[[ Records shown open ]]

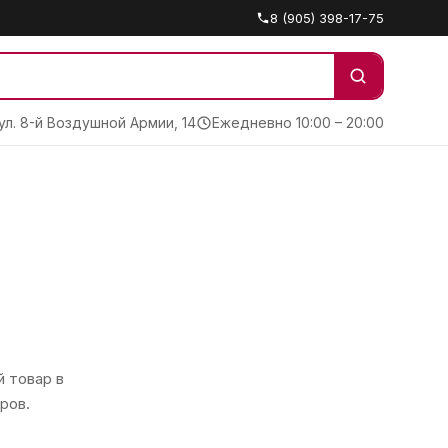
8 (905) 398-17-75
 ул. 8-й Воздушной Армии, 14
Ежедневно 10:00 – 20:00
 товар в
ров.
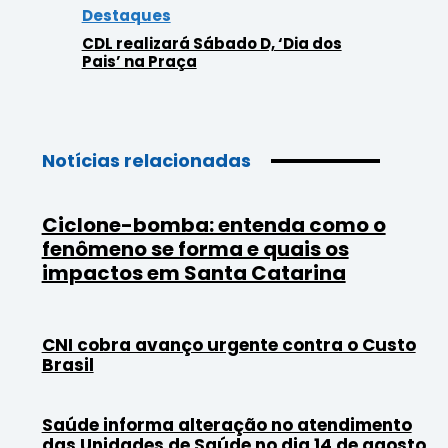
Destaques
CDL realizará Sábado D, ‘Dia dos
Pais’ na Praça
Notícias relacionadas
Ciclone-bomba: entenda como o
fenômeno se forma e quais os
impactos em Santa Catarina
CNI cobra avanço urgente contra o Custo
Brasil
Saúde informa alteração no atendimento
das Unidades de Saúde no dia 14 de agosto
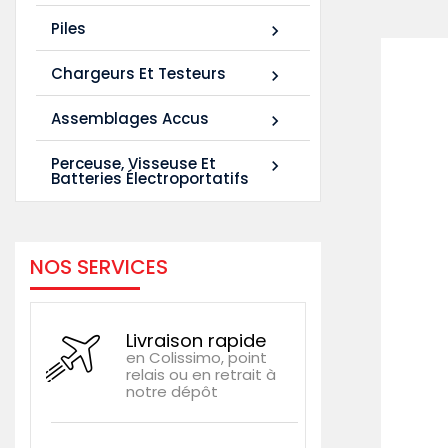
Piles

Chargeurs Et Testeurs

Assemblages Accus

Perceuse, Visseuse Et

Batteries Électroportatifs
NOS SERVICES
Livraison rapide
en Colissimo, point
relais ou en retrait à
notre dépôt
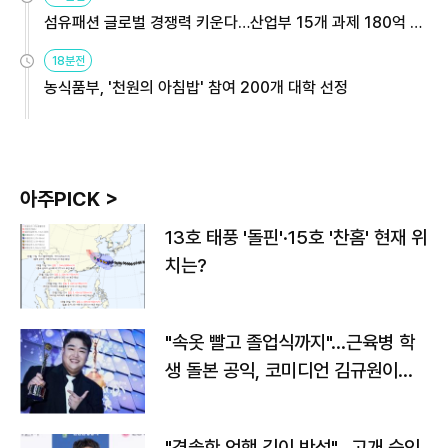
섬유패션 글로벌 경쟁력 키운다…산업부 15개 과제 180억 지
원
18분전
농식품부, '천원의 아침밥' 참여 200개 대학 선정
아주PICK >
13호 태풍 '돌핀'·15호 '찬홈' 현재 위
치는?
"속옷 빨고 졸업식까지"…근육병 학
생 돌본 공익, 코미디언 김규원이었
다
"경솔한 언행 깊이 반성"…고개 숙인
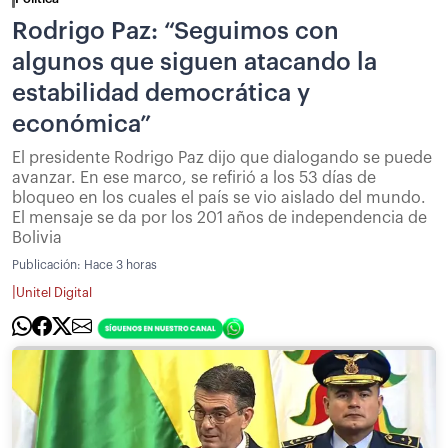
Rodrigo Paz: “Seguimos con
algunos que siguen atacando la
estabilidad democrática y
económica”
El presidente Rodrigo Paz dijo que dialogando se puede
avanzar. En ese marco, se refirió a los 53 días de
bloqueo en los cuales el país se vio aislado del mundo.
El mensaje se da por los 201 años de independencia de
Bolivia
Publicación:
Hace 3 horas
|
Unitel Digital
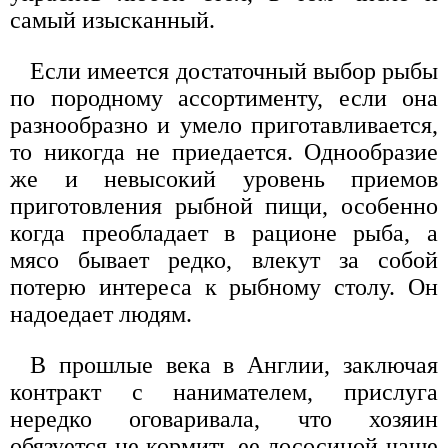
самый изысканный.
Если имеется достаточный выбор рыбы
по породному ассортименту, если она
разнообразно и умело приготавливается,
то никогда не приедается. Однообразие
же и невысокий уровень приемов
приготовления рыбной пищи, особенно
когда преобладает в рационе рыба, а
мясо бывает редко, влекут за собой
потерю интереса к рыбному столу. Он
надоедает людям.
В прошлые века в Англии, заключая
контракт с нанимателем, прислуга
нередко оговаривала, что хозяин
обязуется не кормить ее лососиной чаще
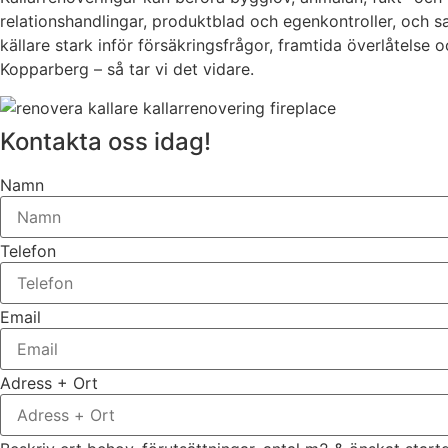
relationshandlingar, produktblad och egenkontroller, och 
källare stark inför försäkringsfrågor, framtida överlåtelse 
Kopparberg – så tar vi det vidare.
Kontakta oss idag!
Namn
Telefon
Email
Adress + Ort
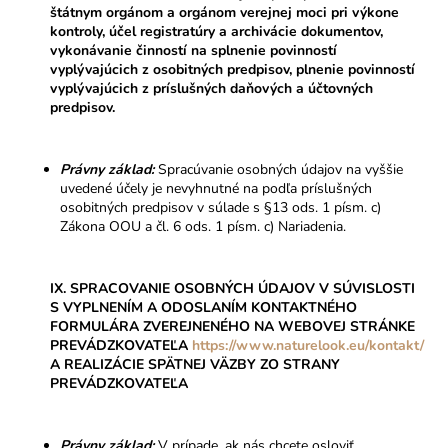
štátnym orgánom a orgánom verejnej moci pri výkone
kontroly, účel
registratúry a archivácie dokumentov,
vykonávanie činností na splnenie povinností
vyplývajúcich z osobitných predpisov
, plnenie povinností
vyplývajúcich z príslušných daňových a účtovných
predpisov.
Právny základ:
Spracúvanie osobných údajov na vyššie
uvedené účely je nevyhnutné na podľa príslušných
osobitných predpisov v súlade s §13 ods. 1 písm. c)
Zákona OOU a čl. 6 ods. 1 písm. c) Nariadenia.
IX. SPRACOVANIE OSOBNÝCH ÚDAJOV V SÚVISLOSTI
S VYPLNENÍM A ODOSLANÍM KONTAKTNÉHO
FORMULÁRA ZVEREJNENÉHO NA WEBOVEJ STRÁNKE
PREVÁDZKOVATEĽA
https://www.naturelook.eu/kontakt/
A REALIZÁCIE SPÄTNEJ VÄZBY ZO STRANY
PREVÁDZKOVATEĽA
Právny základ:
V prípade, ak nás chcete osloviť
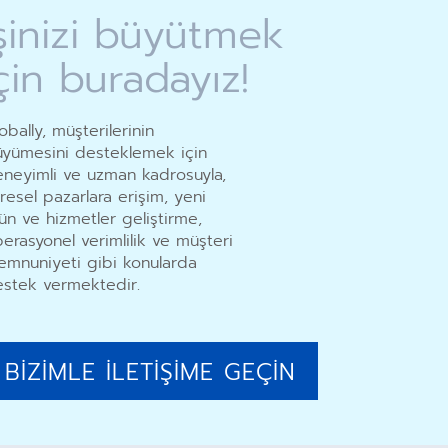
r
şinizi büyütmek
a
çin buradayız!
m
obally, müşterilerinin
yümesini desteklemek için
neyimli ve uzman kadrosuyla,
resel pazarlara erişim, yeni
ün ve hizmetler geliştirme,
erasyonel verimlilik ve müşteri
mnuniyeti gibi konularda
stek vermektedir.
BİZİMLE İLETİŞİME GEÇİN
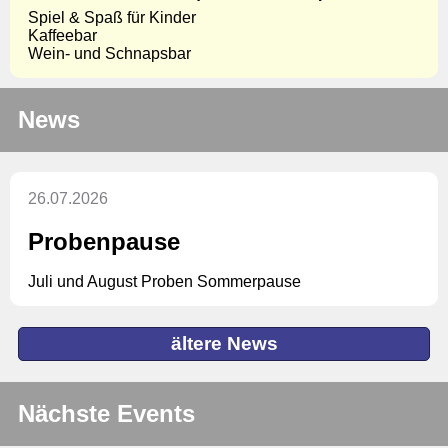
Spiel & Spaß für Kinder
Kaffeebar
Wein- und Schnapsbar
News
26.07.2026
Probenpause
Juli und August Proben Sommerpause
ältere News
Nächste Events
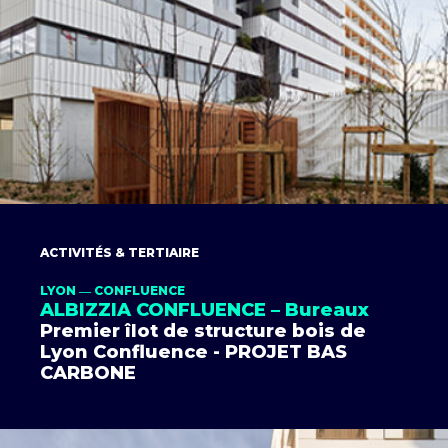
ACTIVITÉS & TERTIAIRE
LYON ― CONFLUENCE
ALBIZZIA CONFLUENCE – Bureaux
Premier îlot de structure bois de
Lyon Confluence - PROJET BAS
CARBONE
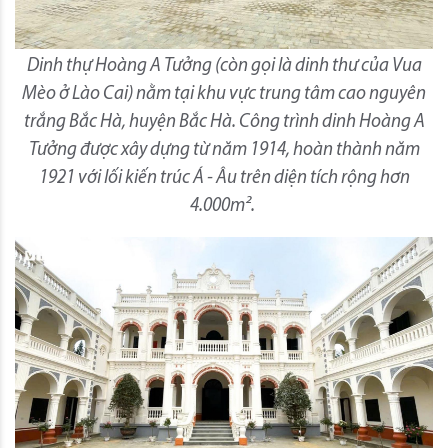
Dinh thự Hoàng A Tưởng (còn gọi là dinh thư của Vua
Mèo ở Lào Cai) nằm tại khu vực trung tâm cao nguyên
trắng Bắc Hà, huyện Bắc Hà. Công trình dinh Hoàng A
Tưởng được xây dựng từ năm 1914, hoàn thành năm
1921 với lối kiến trúc Á - Âu trên diện tích rộng hơn
4.000m².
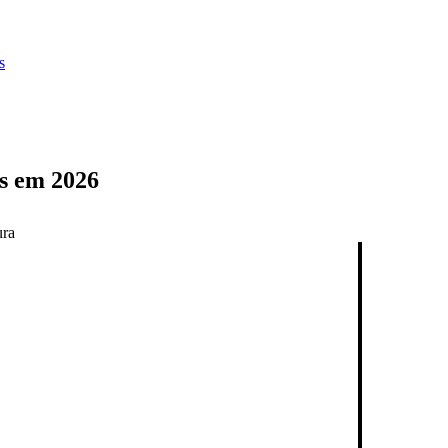
s
es em 2026
ura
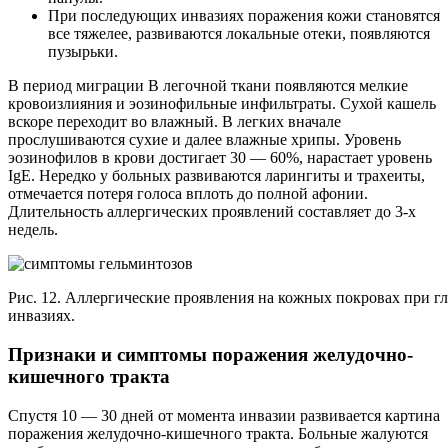
При последующих инвазиях поражения кожи становятся
все тяжелее, развиваются локальные отеки, появляются
пузырьки.
В период миграции В легочной ткани появляются мелкие
кровоизлияния и эозинофильные инфильтраты. Сухой кашель
вскоре переходит во влажный. В легких вначале
прослушиваются сухие и далее влажные хрипы. Уровень
эозинофилов в крови достигает 30 — 60%, нарастает уровень
IgЕ. Нередко у больных развиваются ларингиты и трахеиты,
отмечается потеря голоса вплоть до полной афонии.
Длительность аллергических проявлений составляет до 3-х
недель.
Рис. 12. Аллергические проявления на кожных покровах при г
инвазиях.
Признаки и симптомы поражения желудочно-
кишечного тракта
Спустя 10 — 30 дней от момента инвазии развивается картина
поражения желудочно-кишечного тракта. Больные жалуются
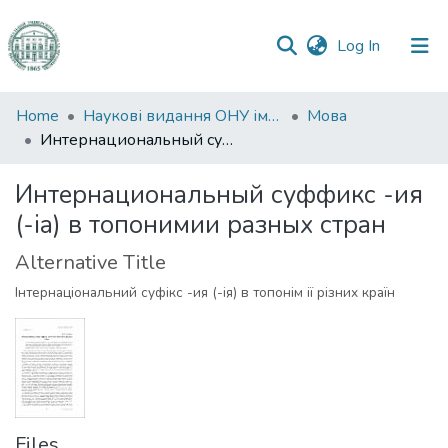
(current)
Log In
Communities
Home
Наукові видання ОНУ імені І. І. Мечникова
Мова
&
Интернациональный суффикс -ия (-ia) в топонимии разных стран
Collections
Интернациональный суффикс -ия
All of DSpace
(-ia) в топонимии разных стран
Statistics
Alternative Title
Інтернаціональний суфікс -ия (-ія) в топонім ії різних країн
Files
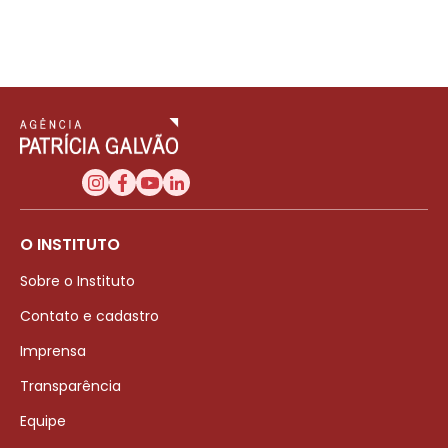
O INSTITUTO
Sobre o Instituto
Contato e cadastro
Imprensa
Transparência
Equipe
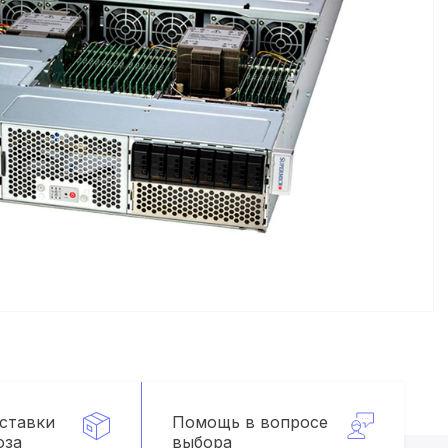
оставки
Помощь в вопросе
оза
выбора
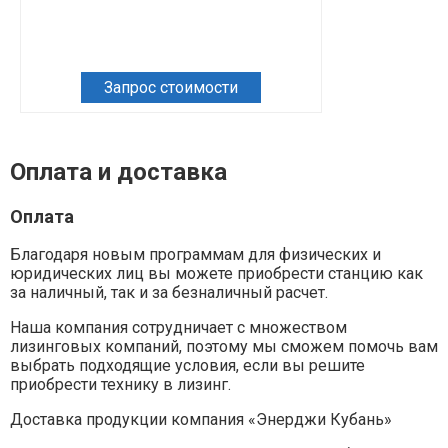
Запрос стоимости
Зап
Оплата и доставка
Оплата
Благодаря новым программам для физических и
юридических лиц вы можете приобрести станцию как
за наличный, так и за безналичный расчет.
Наша компания сотрудничает с множеством
лизинговых компаний, поэтому мы сможем помочь вам
выбрать подходящие условия, если вы решите
приобрести технику в лизинг.
Доставка продукции компания «Энерджи Кубань»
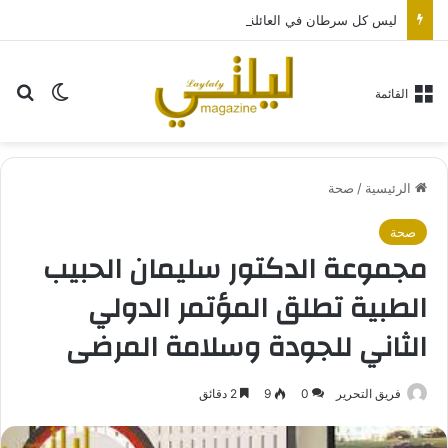
ليس كل سرطان في العائلة بالضرورة وراثياً.. طبيب يشرح
بح
الوضع ا
القائمة
الرئيسية
/
صحة
صحة
مجموعة الدكتور سليمان الحبيب
الطبية تطلق المؤتمر الدولي
الثاني للجودة وسلامة المرضى
فريق التحرير
0
9
2 دقائق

[[ Records shown closed ]]

What the task requires: Format the items from the line with "Запрос стоимости" through the end of the items as a Markdown table with the columns Number and Record line, one numbered row per line, omitting blank lines and leaving the pictures out.

Expected answer:
| Number | Record line |
|---|---|
| 1 | Запрос стоимости |
| 2 | Зап |
| 3 | Оплата и доставка |
| 4 | Оплата |
| 5 | Благодаря новым программам для физических и |
| 6 | юридических лиц вы можете приобрести станцию как |
| 7 | за наличный, так и за безналичный расчет. |
| 8 | Наша компания сотрудничает с множеством |
| 9 | лизинговых компаний, поэтому мы сможем помочь вам |
| 10 | выбрать подходящие условия, если вы решите |
| 11 | приобрести технику в лизинг. |
| 12 | Доставка продукции компания «Энерджи Кубань» |
| 13 | ليس كل سرطان في العائلة بالضرورة وراثياً.. طبيب يشرح |
| 14 | بح |
| 15 | الوضع ا |
| 16 | القائمة |
| 17 | الرئيسية |
| 18 | / |
| 19 | صحة |
| 20 | صحة |
| 21 | مجموعة الدكتور سليمان الحبيب |
| 22 | الطبية تطلق المؤتمر الدولي |
| 23 | الثاني للجودة وسلامة المرضى |
| 24 | فريق التحرير |
| 25 | 0 |
| 26 | 9 |
| 27 | 2 دقائق |